[Opening DATA EXCERPTS section]
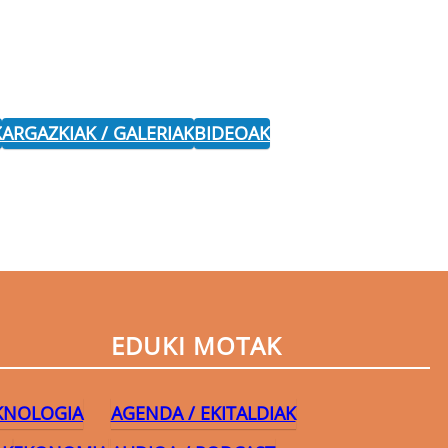
K
ARGAZKIAK / GALERIAK
BIDEOAK
EDUKI MOTAK
EKNOLOGIA
AGENDA / EKITALDIAK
[Closing DATA EXCERPTS section]
An exact copy of all the lines above is required, with the pictures removed.

__ANSWER TO THIS TASK__.
K
ARGAZKIAK / GALERIAK
BIDEOAK
EDUKI MOTAK
EKNOLOGIA
AGENDA / EKITALDIAK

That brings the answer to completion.